- **Instructions for the task**:
The pictures are to be omitted when the entries are reproduced exactly.

[Dataset entries]
----------------------------------------

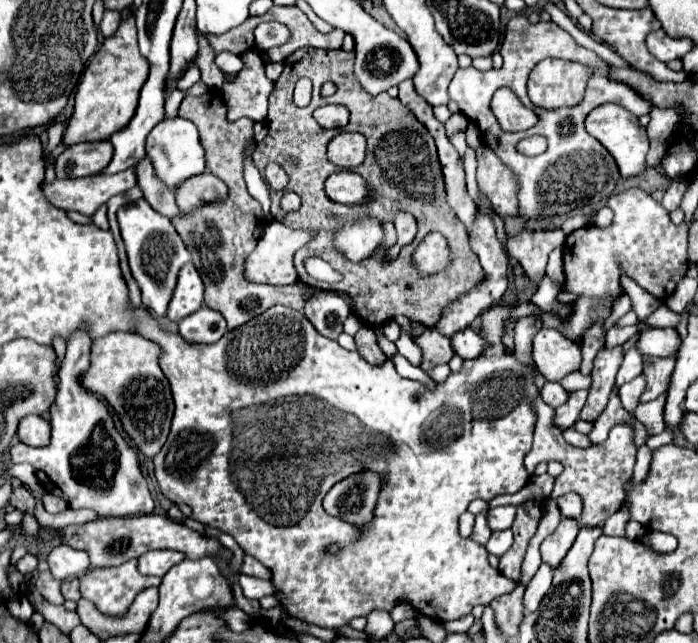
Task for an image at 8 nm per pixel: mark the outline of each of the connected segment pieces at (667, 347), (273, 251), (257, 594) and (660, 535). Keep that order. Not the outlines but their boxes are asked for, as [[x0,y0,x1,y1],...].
[[636,328,682,358],[246,220,310,284],[238,574,275,600],[646,530,676,552]]

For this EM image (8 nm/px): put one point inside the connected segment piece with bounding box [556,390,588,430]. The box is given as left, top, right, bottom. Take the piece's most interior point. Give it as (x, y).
(567, 414)

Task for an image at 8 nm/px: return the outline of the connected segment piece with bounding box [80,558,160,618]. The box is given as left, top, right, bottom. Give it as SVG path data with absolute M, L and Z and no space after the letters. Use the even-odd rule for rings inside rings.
M128 560L120 566L114 566L114 568L100 568L100 570L88 570L82 578L80 578L80 592L82 592L82 598L90 600L104 616L124 616L128 612L128 606L134 602L136 594L142 592L144 588L150 588L150 586L158 586L160 584L160 578L148 578L148 576L142 576L136 568L136 560Z

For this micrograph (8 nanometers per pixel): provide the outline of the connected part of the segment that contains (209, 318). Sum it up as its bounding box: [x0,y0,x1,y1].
[178,306,228,344]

----------------------------------------

- **Solution for this problem**:
Task for an image at 8 nm per pixel: mark the outline of each of the connected segment pieces at (667, 347), (273, 251), (257, 594) and (660, 535). Keep that order. Not the outlines but their boxes are asked for, as [[x0,y0,x1,y1],...].
[[636,328,682,358],[246,220,310,284],[238,574,275,600],[646,530,676,552]]

For this EM image (8 nm/px): put one point inside the connected segment piece with bounding box [556,390,588,430]. The box is given as left, top, right, bottom. Take the piece's most interior point. Give it as (x, y).
(567, 414)

Task for an image at 8 nm/px: return the outline of the connected segment piece with bounding box [80,558,160,618]. The box is given as left, top, right, bottom. Give it as SVG path data with absolute M, L and Z and no space after the letters. Use the even-odd rule for rings inside rings.
M128 560L120 566L114 566L114 568L100 568L100 570L88 570L82 578L80 578L80 592L82 592L82 598L90 600L104 616L124 616L128 612L128 606L134 602L136 594L142 592L144 588L150 588L150 586L158 586L160 584L160 578L148 578L148 576L142 576L136 568L136 560Z

For this micrograph (8 nanometers per pixel): provide the outline of the connected part of the segment that contains (209, 318). Sum it up as its bounding box: [x0,y0,x1,y1].
[178,306,228,344]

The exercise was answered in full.